PT PP masih lebih stabil dalam laba (Rp 65,25 miliar, namun turun 55,61% YoY). Bahkan, pendapatan usaha turun lebih dari 23,7% menjadi Rp 6,70 triliun – cermin tekanan harga dan ketatnya persaingan. Sisi berbeda pada neraca, posisi kas PT PP tergerus cukup drastis hingga 41,32% sehingga memperketat ruang likuiditas dan ekspansi pada paruh kedua tahun.
ADHI berhasil mencetak laba bersih (Rp 7,5 miliar), walau angka tersebut menurun 45,2% dari periode sama pada 2024. Penurunannya dilatarbelakangi kontraksi pendapatan yang sangat signifikan (turun 32,8% YoY).
WIKA berhasil membukukan kontrak baru sebesar Rp 4,78 triliun per Juli 2025, dengan portofolio proyek strategis nasional seperti penanganan longsor Cisumdawu, revitalisasi fasilitas air bersih, serta proyek pengendalian banjir Sistem Tenggang-Sringin di Jawa Tengah yang berdampak ke 2.500 ha wilayah rawan. Di segi inovasi, WIKA menampilkan leadership dengan penerapan teknologi Modular Construction dan Cakar Ayam Modifikasi (CAM) yang unggul dari sisi efisiensi energi dan waktu pengerjaan. Reputasi dan selektivitas proyek (“four eyes principle”) membedakan WIKA, karena mampu memilih kontrak yang berdampak nasional dan ramah lingkungan.
PT PP masih mengandalkan portofolio dengan mayoritas proyek pelabuhan (35%), gedung (33%), dan infrastruktur standar lainnya. Kontrak baru per semester I 2025 Rp 9,36 triliun, tetapi tanpa implementasi terobosan inovasi teknologi yang nyata di tahun berjalan. Proyek-proyek PP juga lebih terkonsentrasi pada sumber dana BUMN, relatif bergantung pada proyek pemerintah ketimbang swasta—faktor yang bisa membatasi dinamika bisnis jangka panjang.
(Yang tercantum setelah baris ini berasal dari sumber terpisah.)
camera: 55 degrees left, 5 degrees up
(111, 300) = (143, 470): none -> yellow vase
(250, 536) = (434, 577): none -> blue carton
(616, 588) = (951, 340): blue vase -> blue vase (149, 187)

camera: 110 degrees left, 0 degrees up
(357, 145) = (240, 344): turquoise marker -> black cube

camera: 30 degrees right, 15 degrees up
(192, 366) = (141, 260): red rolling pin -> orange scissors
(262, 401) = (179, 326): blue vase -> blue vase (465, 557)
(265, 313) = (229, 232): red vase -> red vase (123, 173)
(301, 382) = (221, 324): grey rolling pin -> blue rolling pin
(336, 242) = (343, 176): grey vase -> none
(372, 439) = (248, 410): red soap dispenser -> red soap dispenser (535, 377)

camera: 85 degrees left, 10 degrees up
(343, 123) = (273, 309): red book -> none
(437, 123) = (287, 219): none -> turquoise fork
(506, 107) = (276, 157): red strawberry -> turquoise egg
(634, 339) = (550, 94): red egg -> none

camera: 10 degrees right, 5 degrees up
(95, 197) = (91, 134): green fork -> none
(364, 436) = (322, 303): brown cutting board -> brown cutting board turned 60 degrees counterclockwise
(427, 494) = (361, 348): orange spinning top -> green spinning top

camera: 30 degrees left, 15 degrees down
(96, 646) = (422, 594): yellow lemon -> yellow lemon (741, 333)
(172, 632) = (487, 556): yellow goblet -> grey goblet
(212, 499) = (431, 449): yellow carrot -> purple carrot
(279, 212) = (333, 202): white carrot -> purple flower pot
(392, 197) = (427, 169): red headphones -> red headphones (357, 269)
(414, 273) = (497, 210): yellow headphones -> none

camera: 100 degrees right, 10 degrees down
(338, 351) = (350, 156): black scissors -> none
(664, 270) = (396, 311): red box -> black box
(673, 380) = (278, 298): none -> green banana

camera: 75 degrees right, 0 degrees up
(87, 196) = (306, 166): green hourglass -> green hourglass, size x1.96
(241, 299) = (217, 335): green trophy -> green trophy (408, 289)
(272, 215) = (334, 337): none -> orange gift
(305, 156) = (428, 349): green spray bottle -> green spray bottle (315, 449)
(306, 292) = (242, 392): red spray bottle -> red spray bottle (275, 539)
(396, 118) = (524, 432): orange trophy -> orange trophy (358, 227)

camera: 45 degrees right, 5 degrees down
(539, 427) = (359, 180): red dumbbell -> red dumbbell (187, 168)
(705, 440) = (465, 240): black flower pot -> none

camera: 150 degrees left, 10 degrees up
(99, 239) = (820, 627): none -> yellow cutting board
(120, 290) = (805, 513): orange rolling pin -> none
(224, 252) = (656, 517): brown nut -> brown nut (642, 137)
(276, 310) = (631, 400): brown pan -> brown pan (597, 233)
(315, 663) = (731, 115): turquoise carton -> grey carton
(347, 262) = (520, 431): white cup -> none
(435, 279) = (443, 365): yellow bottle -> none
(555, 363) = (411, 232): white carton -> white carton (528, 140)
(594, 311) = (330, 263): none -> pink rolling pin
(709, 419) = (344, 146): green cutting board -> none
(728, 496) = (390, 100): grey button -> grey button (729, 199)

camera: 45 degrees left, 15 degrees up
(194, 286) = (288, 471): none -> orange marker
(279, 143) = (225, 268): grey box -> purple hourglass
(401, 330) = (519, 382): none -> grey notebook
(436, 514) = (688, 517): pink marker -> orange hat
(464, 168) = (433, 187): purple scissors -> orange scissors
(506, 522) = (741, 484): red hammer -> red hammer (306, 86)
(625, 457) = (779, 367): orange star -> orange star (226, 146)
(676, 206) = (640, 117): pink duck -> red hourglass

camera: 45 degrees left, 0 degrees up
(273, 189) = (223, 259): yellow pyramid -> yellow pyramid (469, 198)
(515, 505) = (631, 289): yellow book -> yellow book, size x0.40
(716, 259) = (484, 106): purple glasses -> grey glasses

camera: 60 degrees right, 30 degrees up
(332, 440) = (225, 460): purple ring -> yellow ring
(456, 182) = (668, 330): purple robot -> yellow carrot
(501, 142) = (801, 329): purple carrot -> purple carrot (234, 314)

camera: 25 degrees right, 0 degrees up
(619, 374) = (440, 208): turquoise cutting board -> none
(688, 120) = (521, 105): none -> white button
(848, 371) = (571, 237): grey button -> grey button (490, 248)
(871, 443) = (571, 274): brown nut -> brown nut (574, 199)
ADHI mengandalkan segmen transportasi dan air; kontrak baru per April 2025 sekitar Rp 2,5 triliun. Proyek-proyeknya sering bersifat multiyears yang cenderung merata dan belum cukup menonjolkan segmentasi di pasar proyek-proyek landmark.
Dengan beragam strategi serta pencapaian yang dimiliki masing-masing perusahaan, dinamika industri konstruksi nasional tahun 2025 menunjukkan bahwa inovasi, efisiensi, dan ketahanan menjadi kunci utama untuk tetap relevan dan berdaya saing. Ke depan, diharapkan seluruh pelaku industri terus memperkuat kontribusi positif demi kemajuan pembangunan nasional secara berkelanjutan.